Seitdem geht er mit Mäusen als Versuchsmodell um. Braun, weiß, jung, alt – sie sind für ihn Arbeitsmittel wie Handschuhe. In Deutschland wurden für Versuche und andere wissenschaftliche Zwecke im Jahr 2013 fast drei Millionen Tiere verwendet. 2,2 Millionen davon waren Mäuse.
„Was Medikamentenentwicklung angeht, wird schon viel versucht“, sagt Peter S. „Man kommt aber nicht um Tiermodelle herum.“ Auch, weil die Gesetzgebung für neue Medikamente noch Tierversuche vorschreibt. Und weil die Forschung an Alternativmethoden finanziell hinterherhinkt: Der Etat der Bundesregierung dafür beträgt etwa vier Millionen Euro. Gerade wurde in Berlin das Deutsche Zentrum zum Schutz von Versuchstieren eröffnet. Sechs Millionen Euro zahlt der Bund für dessen Erstausstattung, pro Jahr hat es 1,5 Millionen zur Verfügung. Allein der Bau des Biomedizinischen Zentrums der LMU in Martinsried, in dem ab 2016 knapp 60 Forschergruppen auch mit Tieren arbeiten werden, kostete 125 Millionen.

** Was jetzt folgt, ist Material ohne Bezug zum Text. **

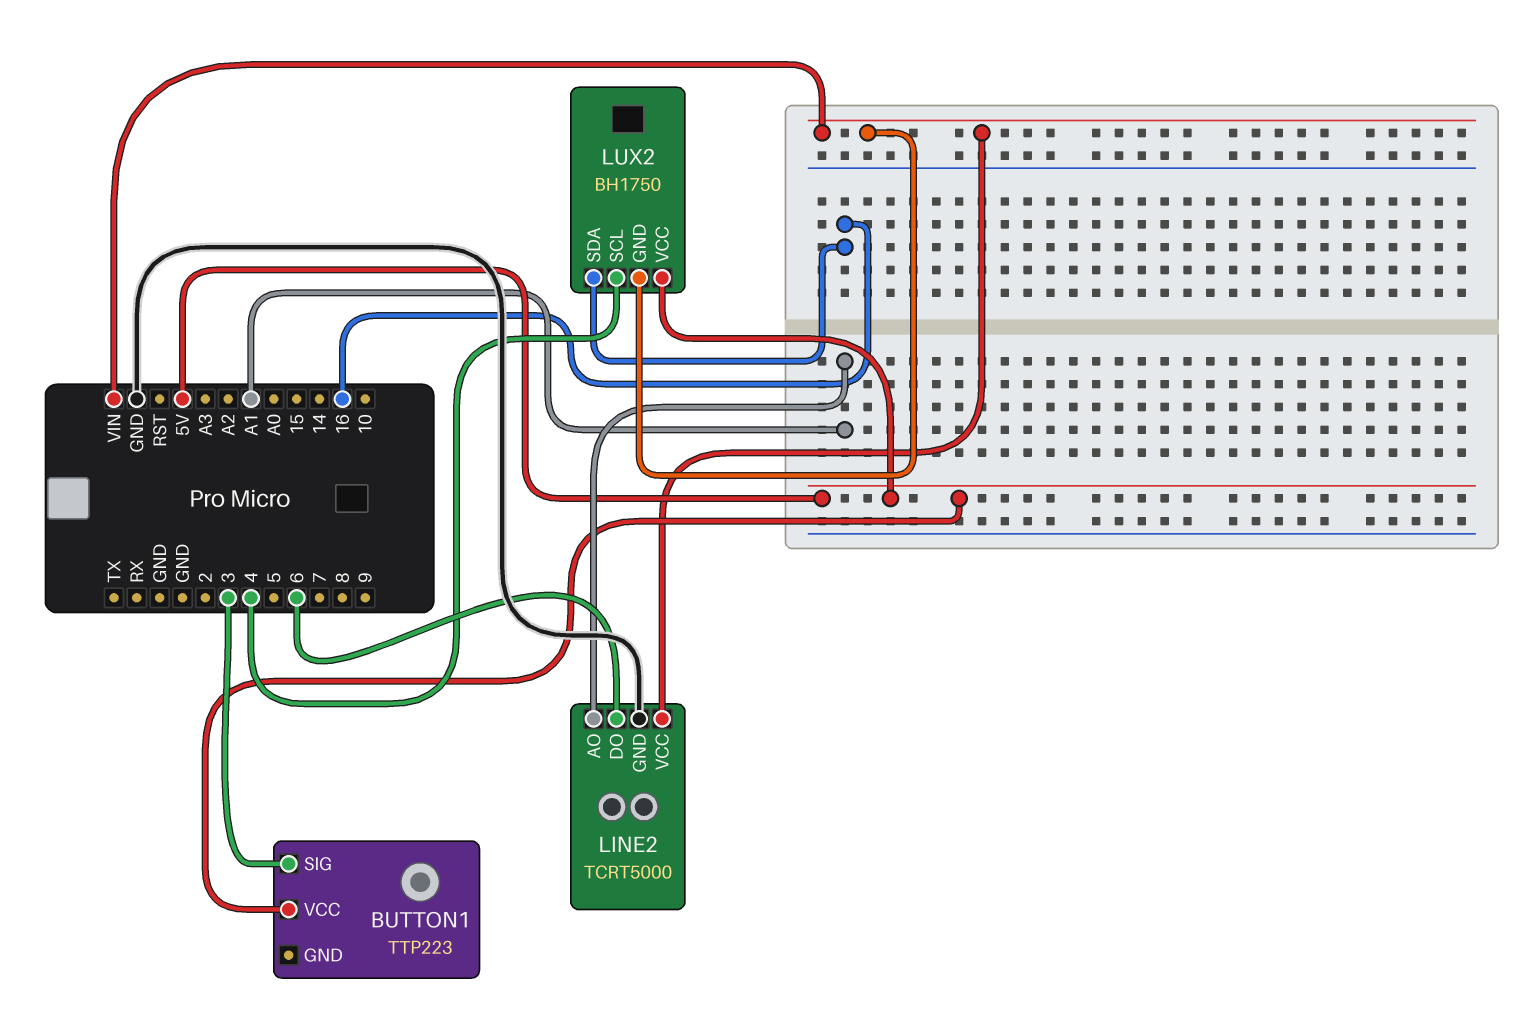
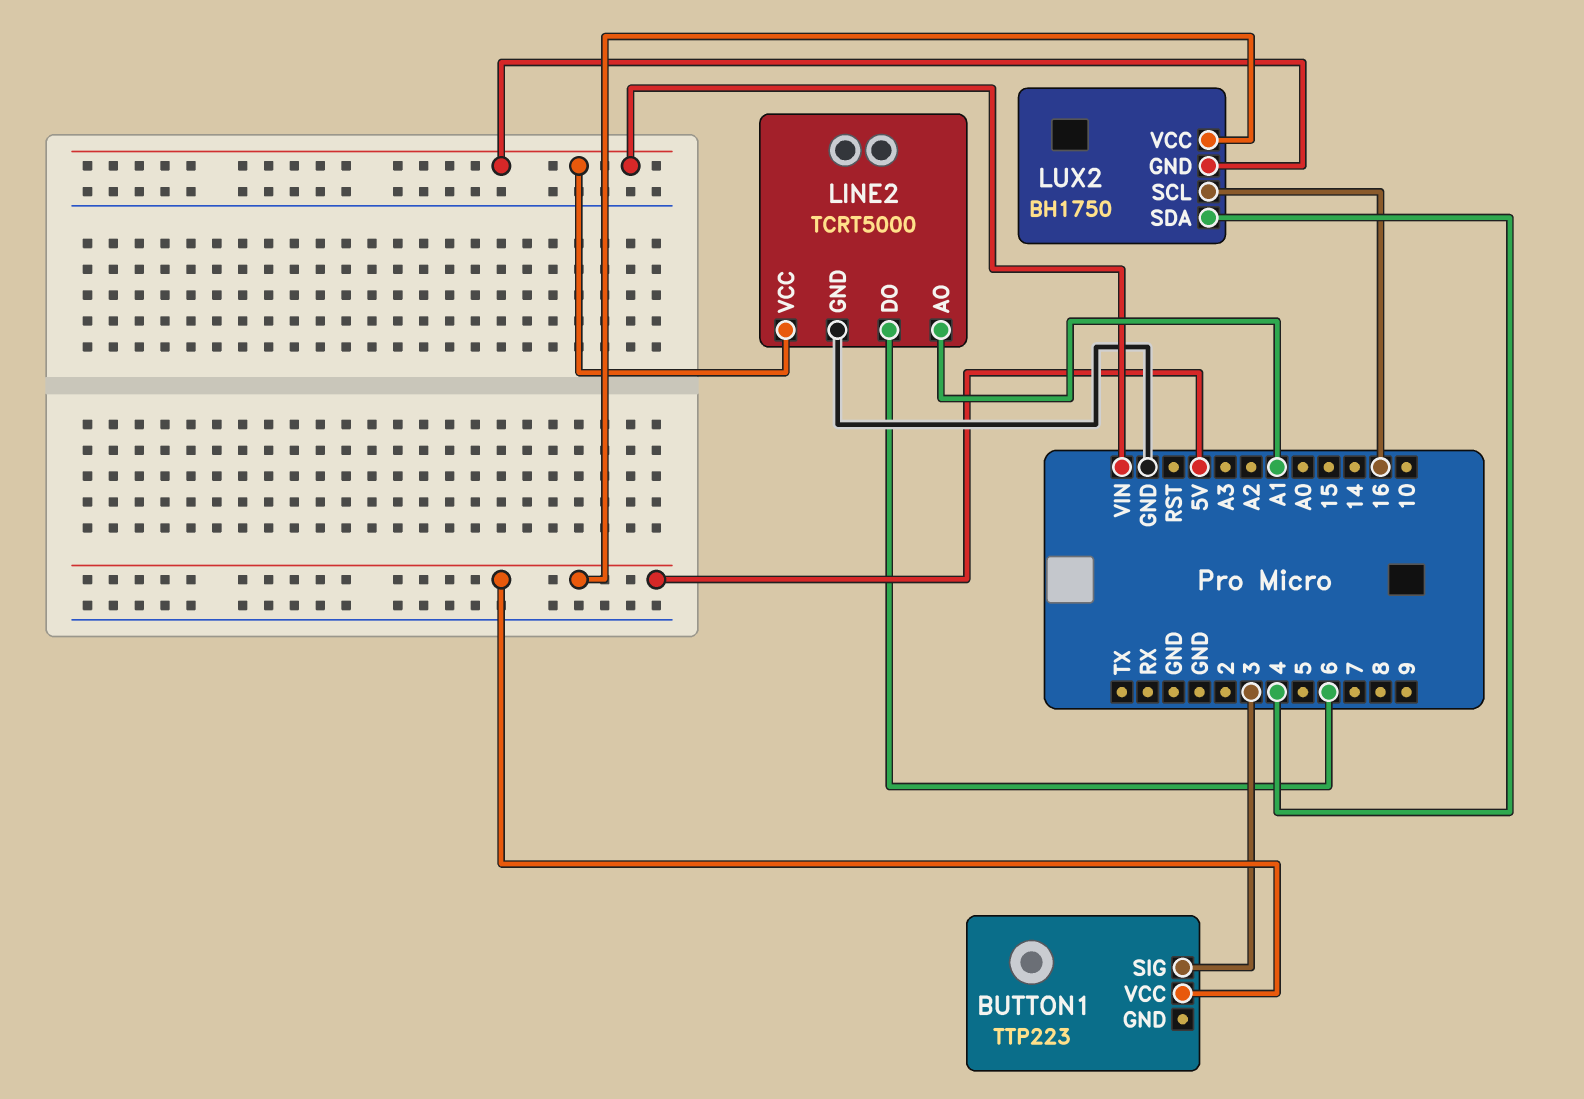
LUX2 pin SCL: 4 -> 16
LUX2 pin SDA: 16 -> 4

„Ich mache diese Arbeit ja auch nicht gern“
In seinem Forschungsbereich sieht Peter S. keine Möglichkeit für Alternativen. „Wenn ich ein Gen finde, das einen Tumor ausgelöst haben könnte, und ich finde etwas, das diese Mutation umkehren kann, dann kann ich das zwar in einer Zellkultur testen.“ Ob der Stoff auch im Zusammenhang eines komplexen Körpers das Tumorwachstum eindämmt, sehe er so aber nicht. „Die Tierhaltung ist mit Abstand der größte Kostenpunkt bei uns im Labor. Schon allein deswegen würden wir liebend gern darauf verzichten“, sagt er. „Und ich mache diese Arbeit ja auch nicht gern. Sobald es eine Methode gibt, in der man so etwas ohne Tiere äquivalent testen kann, mache ich sofort mit. Solange das nicht geht, habe ich für mich beschlossen, sind die Versuche okay.“
Und es hilft, dass er nur mit Nagetieren arbeitet. „Mäuse sind uns nicht so ähnlich, man kann nicht so leicht eine Verbindung aufbauen“, sagt er. Schwieriger würde es bei anderen Tieren: „An Affen würde ich wahrscheinlich nicht arbeiten. Die Ähnlichkeit zu mir selbst wäre mir zu groß. Man müsste sicher einiges ausblenden, wenn man zum Beispiel Dinge tun muss, die nicht angenehm für das Tier sind.“
Die Tiere, deren Genotyp nichts bringt, werden eliminiert
Für die Tiere, die er in seinen Experimenten benutzt, fühlt er eine Verantwortung. Er tötet sie am Ende in der Regel selbst. Doch sein Labor hält zeitweise mehrere Tausend Mäuse – transgene Tiere, bei denen bestimmte Eigenschaften durch Kreuzung an- oder abgestellt werden. Diese Mauslinien hat er nicht alle selbst im Blick: Tierpfleger sind für die Versorgung zuständig, eine Software verwaltet die gezüchteten Tiere. „Wenn ich das auch selbst machen würde, hätte ich keine Zeit mehr, im Labor zu stehen“, sagt Peter S.. „Und zu den Aufgaben der Pfleger gehört auch, dass Mäuse, deren Genotyp mir nichts bringt, eliminiert werden.“ Per Dekapitation – sie werden geköpft.
Eine Gewebeprobe, daraus die Analyse, ob das benötigte Gen oder die Gen-Kombination vorhanden ist, per Computer – und dann die Meldung von Peter S. an die Pfleger: Diese Tiere kann ich gebrauchen. Oder: Diese nützen mir nichts. „Man muss sich schon daran gewöhnen, dass du mit drei Mausklicks 20 Mäuse töten kannst“, sagt der Forscher.